A quilt is a huge patchwork of more than 50,000 brightly colored and handcrafted 3-by-6 panels commemorating the lives of more than 105,000 people who have died of AIDS or related diseases. Her employee, the Names project, has been based in Atlanta for the past 18 years.
In a statement Wednesday at the Library of Congress, Julie Road, the president and CEO of the Names project, said she was managing the AIDS Blanket Memorial. and the names program will be transferred to the National AIDS Memorial in San Francisco.
"The blanket will return to San Francisco, where it began more than three decades ago," says Rhode.
The National AIDS Memorial is a federally designated national memorial located on a 10-acre site in San Francisco's Golden Gate Park.
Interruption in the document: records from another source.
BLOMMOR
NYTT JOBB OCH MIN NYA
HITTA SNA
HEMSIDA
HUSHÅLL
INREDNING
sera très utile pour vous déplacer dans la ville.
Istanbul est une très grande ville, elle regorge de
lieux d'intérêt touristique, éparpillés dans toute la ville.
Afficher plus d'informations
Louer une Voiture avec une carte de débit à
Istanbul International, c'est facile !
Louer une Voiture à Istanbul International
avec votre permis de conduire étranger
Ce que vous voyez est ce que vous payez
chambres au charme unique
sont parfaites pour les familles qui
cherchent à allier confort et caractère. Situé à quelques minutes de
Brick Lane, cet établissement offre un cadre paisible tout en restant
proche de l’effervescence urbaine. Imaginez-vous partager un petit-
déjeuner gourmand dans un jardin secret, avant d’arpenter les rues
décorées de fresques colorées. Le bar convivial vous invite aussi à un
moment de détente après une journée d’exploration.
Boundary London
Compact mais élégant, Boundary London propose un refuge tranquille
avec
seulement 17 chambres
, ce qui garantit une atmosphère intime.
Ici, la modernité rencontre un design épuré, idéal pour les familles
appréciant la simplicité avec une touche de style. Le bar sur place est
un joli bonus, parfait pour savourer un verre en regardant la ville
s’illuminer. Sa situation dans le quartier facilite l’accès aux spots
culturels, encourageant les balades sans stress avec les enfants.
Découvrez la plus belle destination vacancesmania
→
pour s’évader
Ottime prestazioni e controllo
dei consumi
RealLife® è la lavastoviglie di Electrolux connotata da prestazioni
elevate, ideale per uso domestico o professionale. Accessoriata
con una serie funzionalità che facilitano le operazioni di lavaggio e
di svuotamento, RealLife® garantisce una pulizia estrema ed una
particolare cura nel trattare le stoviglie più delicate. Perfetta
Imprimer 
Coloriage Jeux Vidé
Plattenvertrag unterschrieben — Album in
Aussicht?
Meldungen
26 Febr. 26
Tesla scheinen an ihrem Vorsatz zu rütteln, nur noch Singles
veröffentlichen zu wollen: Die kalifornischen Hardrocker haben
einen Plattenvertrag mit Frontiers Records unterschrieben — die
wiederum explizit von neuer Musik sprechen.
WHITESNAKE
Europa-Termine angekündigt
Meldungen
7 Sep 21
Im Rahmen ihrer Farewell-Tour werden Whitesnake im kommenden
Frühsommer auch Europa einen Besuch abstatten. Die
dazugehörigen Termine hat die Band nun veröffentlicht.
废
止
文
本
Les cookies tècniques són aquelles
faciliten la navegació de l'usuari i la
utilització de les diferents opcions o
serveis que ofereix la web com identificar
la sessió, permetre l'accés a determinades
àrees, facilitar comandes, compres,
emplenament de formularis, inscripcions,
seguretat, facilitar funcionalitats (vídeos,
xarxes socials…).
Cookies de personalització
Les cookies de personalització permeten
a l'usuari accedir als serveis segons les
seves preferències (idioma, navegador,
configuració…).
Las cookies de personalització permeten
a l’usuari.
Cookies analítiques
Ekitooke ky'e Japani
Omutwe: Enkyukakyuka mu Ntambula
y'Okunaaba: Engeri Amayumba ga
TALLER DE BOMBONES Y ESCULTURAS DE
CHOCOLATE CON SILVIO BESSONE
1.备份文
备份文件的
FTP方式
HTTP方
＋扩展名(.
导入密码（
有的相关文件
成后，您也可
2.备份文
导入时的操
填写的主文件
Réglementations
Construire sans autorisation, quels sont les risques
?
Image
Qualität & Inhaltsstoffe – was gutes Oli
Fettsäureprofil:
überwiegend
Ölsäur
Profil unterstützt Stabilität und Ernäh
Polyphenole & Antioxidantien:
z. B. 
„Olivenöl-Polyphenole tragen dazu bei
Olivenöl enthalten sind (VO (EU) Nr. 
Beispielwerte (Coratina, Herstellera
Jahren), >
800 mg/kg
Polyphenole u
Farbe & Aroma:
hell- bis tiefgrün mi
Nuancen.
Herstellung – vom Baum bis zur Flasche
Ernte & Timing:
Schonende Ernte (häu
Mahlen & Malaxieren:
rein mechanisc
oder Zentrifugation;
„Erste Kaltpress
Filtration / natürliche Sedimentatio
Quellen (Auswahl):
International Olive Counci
Its organizers plan to build an Interpretation Center for Social Conscience, which will house the AIDS quilt.
Rhode recalled that the quilt was the child of AIDS activists in San Francisco who, at the height of the AIDS epidemic, wanted to use the names of their friends and lovers to remember those who had succumbed to the disease.
"With this seemingly simple act of love and challenge, the first panels of the blanket were made," Rhode said. "They have made it impossible for the world to reject and deny AIDS, and they have made it impossible to look at it without looking at the human toll."
Thousands of quilts are displayed every year in the US and the world to raise awareness of the fight against AIDS. .
An archive of about 200,000 letters, photographs, biographical records and tribunes related to the quilt will be housed at the American Folklore Center at the Library of Congress, where they will eventually be made available to researchers and the public.
"The National AIDS Memorial and Blanket, by their very existence, have been a huge influence in telling the story of the AIDS crisis and the AIDS movement, a history of social justice," said John Cunningham, executive director of the National AIDS Memorial. in a statement. "This message honors the leadership of the Project Name Foundation over the past three decades, passionately caring for The Quilt and ensuring that his permanent home will continue to forever honor his history, life, struggles, despair, injustice and the hope he represents." .
Since 1981, nearly 636,000 people have died from AIDS in the United States, and more than 1.1 million people in this country have been living with HIV, according to the organization.